El tren aéreo nos aleja de las luces blancas del ayuntamiento y pone rumbo hacia las luces amarillas más atenuadas que alumbran los distritos. Mientras las calles pasan como un rayo camino de nuestras casas, miro a Xander. El color de su cabello es similar al de la luz dorada de las farolas y su cara es hermosa, firme, bondadosa. Y es familiar, en su mayor parte. Si siempre has sabido cómo mirar a alguien, resulta extraño tener que hacerlo de un modo distinto. Xander siempre ha sido alguien a quien yo no podía tener, y lo mismo he sido yo para él.
Ahora todo es distinto.
Bram, mi hermano de diez años, nos espera en el porche. Cuando le explicamos lo sucedido, no da crédito a lo que oye.
—¿Estás emparejada con Xander? ¿Ya conozco a la persona con la que vas a casarte? Qué raro…
—Tú sí que eres raro —le digo en broma, y él se escabulle cuando hago ademán de agarrarlo—. Quién sabe. Puede que tu pareja viva en esta misma calle. Puede que sea…
Bram se tapa los oídos.
—No lo digas. No lo digas…
—Serena —remato, y él se aleja, fingiendo que no me ha oído.
Serena vive justo al lado. Ella y Bram se pasan la vida fastidiándose.
—Cassia —me reprende mi madre mientras mira a su alrededor para cerciorarse de que no me ha oído nadie.
No debemos menospreciar a otros miembros de nuestra calle ni de nuestra comunidad. El distrito de los Arces es famoso por estar muy unido y ser un ejemplo de civismo. «No gracias a Bram», pienso.
—Era una broma, mamá.
Sé que mi madre no puede enfadarse conmigo. No en la noche de mi banquete, donde ha recordado lo deprisa que estoy creciendo.
—Entrad —dice mi padre—. Están a punto de dar el toque de queda.
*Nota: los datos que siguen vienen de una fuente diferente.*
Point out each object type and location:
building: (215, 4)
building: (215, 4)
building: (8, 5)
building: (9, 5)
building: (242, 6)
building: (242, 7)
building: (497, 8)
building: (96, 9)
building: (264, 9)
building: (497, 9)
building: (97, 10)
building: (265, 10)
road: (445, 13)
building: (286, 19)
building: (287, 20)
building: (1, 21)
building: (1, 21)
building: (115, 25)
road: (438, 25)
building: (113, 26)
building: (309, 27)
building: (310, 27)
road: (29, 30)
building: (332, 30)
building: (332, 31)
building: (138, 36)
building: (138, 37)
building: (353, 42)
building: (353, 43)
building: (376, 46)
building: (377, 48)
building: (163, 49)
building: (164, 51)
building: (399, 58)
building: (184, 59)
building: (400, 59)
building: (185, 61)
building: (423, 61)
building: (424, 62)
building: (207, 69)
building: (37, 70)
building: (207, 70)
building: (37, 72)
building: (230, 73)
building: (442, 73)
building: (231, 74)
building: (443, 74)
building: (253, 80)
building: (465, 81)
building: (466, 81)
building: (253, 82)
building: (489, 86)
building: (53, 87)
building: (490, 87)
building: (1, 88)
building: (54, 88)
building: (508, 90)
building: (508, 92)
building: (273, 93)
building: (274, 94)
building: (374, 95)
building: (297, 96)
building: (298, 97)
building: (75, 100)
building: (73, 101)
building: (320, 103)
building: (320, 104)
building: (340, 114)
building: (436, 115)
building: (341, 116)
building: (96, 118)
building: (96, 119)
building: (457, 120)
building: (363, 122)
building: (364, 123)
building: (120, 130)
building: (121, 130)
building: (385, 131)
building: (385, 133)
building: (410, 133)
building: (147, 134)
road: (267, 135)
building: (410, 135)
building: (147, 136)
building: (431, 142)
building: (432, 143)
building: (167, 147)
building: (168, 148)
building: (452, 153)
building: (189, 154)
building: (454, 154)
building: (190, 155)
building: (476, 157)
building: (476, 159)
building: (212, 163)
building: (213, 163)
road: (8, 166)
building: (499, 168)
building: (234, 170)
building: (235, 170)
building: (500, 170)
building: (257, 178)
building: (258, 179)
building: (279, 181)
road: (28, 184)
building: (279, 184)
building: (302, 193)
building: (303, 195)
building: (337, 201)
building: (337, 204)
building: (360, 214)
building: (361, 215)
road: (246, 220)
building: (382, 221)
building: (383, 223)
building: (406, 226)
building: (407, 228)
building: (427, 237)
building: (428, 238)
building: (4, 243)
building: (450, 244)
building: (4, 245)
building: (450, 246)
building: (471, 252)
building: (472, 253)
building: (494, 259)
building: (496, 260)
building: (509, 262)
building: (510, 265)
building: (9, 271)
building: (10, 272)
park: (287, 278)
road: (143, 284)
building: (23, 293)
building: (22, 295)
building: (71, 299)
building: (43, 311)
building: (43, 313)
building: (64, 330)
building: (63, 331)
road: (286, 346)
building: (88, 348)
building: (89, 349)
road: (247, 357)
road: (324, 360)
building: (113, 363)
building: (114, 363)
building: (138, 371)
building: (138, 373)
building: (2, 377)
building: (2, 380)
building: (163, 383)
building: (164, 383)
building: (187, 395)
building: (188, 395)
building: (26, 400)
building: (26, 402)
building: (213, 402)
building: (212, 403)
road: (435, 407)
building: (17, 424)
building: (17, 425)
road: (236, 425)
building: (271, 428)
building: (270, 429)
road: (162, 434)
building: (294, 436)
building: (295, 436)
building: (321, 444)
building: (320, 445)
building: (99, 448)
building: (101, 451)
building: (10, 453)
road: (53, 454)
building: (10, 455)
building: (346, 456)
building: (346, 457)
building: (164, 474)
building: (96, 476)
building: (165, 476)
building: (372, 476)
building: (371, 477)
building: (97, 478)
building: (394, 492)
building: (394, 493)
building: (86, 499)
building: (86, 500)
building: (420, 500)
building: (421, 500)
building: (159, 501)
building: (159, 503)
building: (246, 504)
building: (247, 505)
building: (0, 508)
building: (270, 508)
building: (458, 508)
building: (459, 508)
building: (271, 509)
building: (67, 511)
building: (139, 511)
Podemos hablar de todo esto mañana.
—¿Había tarta? —pregunta Bram cuando mi padre abre la puerta.
Todos me miran, esperando.
No me muevo. No quiero entrar todavía.
En cuanto lo haga, esta noche terminará y no quiero que así sea. No quiero quitarme el vestido y volver a ponerme la ropa de diario; no quiero retomar mi rutina, que está bien pero no es nada especial como esto.
—Entro enseguida. Sólo unos minutos más.
—No tardes —dice mi padre con dulzura.
No quiere que me salte el toque de queda. No es una imposición suya sino del gobierno, lo sé.
—No lo haré, te lo prometo.
Me siento en los escalones del porche con cuidado para no estropear mi vestido prestado. Miro los pliegues del hermoso tejido. No me pertenece, pero puede decirse que esta noche de primavera sí, en la oscuridad luminosa, llena de tantas cosas inesperadas como familiares. Alzo la vista y vuelvo el rostro hacia el cielo estrellado.
No me quedo mucho rato fuera porque mañana, sábado, es un día de mucha actividad. Temprano por la mañana, tendré que presentarme a trabajar en el centro de clasificación. Después de eso, dispondré de unas cuantas horas lúdicas por la noche, una de las pocas ocasiones que tengo de alternar con mis amigos fuera del centro de segunda enseñanza.
Y Xander estará allí.
En mi dormitorio, saco las pastillas de la pequeña concavidad de la polvera. Las cuento —una, dos, tres; azul, verde, roja— cuando vuelvo a meterlas en su pastillero metálico habitual.
Sé para qué sirven las pastillas azul y verde, pero no conozco a nadie que sepa con seguridad para qué sirve la roja. Corren rumores sobre ello desde hace años.
Me acuesto y me quito la pastilla roja de la cabeza. Por primera vez en mi vida, puedo soñar con Xander.